● **原文**:
────────────────

表2 杂合抗菌肽Scy-Hep3的抗菌活性Tab.2 Antimicrobial activities of Scy-Hep3

注：NT表示未检测

Note：NT means undetected

3 讨论

抗菌肽的研发与应用，不仅具有重要的医学开发前景，还是实现海水动物健康养殖、减少抗生素污染的重要保障。近年来，随着对抗菌肽结构功能及杀菌机理的深入研究，人们开始尝试设计抗菌活性更强、抗菌谱更广且稳定性高的杂合抗菌肽。杂合抗菌肽可以提高单一抗菌肽的抗菌活性，同时降低溶血特性，因而有望发展成新型的抗菌药物[9-10]。通过构建杂合肽的工程菌株发酵生产抗菌肽可降低其生产成本[11]。牛明福等[12]为了获得抗菌活性较强的抗菌肽，将几种抗菌肽串联起来在毕赤酵母中表达，获得的复合抗菌肽PL表现出了强于单独的蝎子防御素SD的抗菌活性。

3.1 杂合抗菌肽Scy-Hep3的设计

本研究团队前期对海洋鱼类Hepcidin抗菌肽和青蟹Scygonadin抗菌肽等进行了系列研究[13]，其中Scy是从拟穴青蟹精浆中分离鉴定的一个新型阴离子抗菌肽，可能在青蟹的生殖免疫中起着重要作用。斜带石斑鱼Hep3属于鱼类Hepcidin家族的抗菌肽，Hepcidin 是鱼类普遍存在的重要免疫防御因子[13]。前期研究发现，青蟹抗菌肽Scy和斜带石斑鱼抗菌肽Hep3的表达产物对细菌的抗菌活性与抗菌谱显著不同[5-6]，例如，Hep3对金黄色葡萄球菌的抗菌活性显著高于Scy，约为Scy抗菌活性的4倍；而Scy对水产致病菌嗜水气单胞菌具有较强的抗菌活性，Hep3不抗嗜水气单胞菌。鉴于青蟹抗菌肽Scy和石斑鱼抗菌肽Hep3不同的抗菌谱，为获得抗菌活性更强或抗菌谱更广的抗海洋鱼类和蟹类病原菌的融合多肽产品，本研究中将青蟹抗菌肽Scy和石斑鱼抗菌肽Hep3在毕赤酵母中进行融合表达和抗菌活性分析。

────────────────

● **任务要求**:
根据上面的原文，Hep3对金黄色葡萄球菌的抗菌活性约为Scy的多少倍？

────────────────

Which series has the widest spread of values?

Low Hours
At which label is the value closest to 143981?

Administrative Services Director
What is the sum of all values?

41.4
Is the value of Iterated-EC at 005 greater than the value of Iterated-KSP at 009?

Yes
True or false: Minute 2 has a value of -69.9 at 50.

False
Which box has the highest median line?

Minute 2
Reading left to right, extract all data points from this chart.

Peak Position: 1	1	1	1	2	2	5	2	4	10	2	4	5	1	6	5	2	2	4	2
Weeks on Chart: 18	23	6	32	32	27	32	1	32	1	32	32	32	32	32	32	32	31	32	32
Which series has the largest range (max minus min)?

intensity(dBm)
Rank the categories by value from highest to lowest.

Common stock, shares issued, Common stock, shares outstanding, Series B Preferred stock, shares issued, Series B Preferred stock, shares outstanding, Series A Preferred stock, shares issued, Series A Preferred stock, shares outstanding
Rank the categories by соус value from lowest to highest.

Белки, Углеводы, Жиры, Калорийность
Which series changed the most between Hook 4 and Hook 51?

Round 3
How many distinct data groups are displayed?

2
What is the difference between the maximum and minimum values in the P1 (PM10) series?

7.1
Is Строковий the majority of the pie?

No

────────────────

● **参考答案**:
约为Scy的4倍。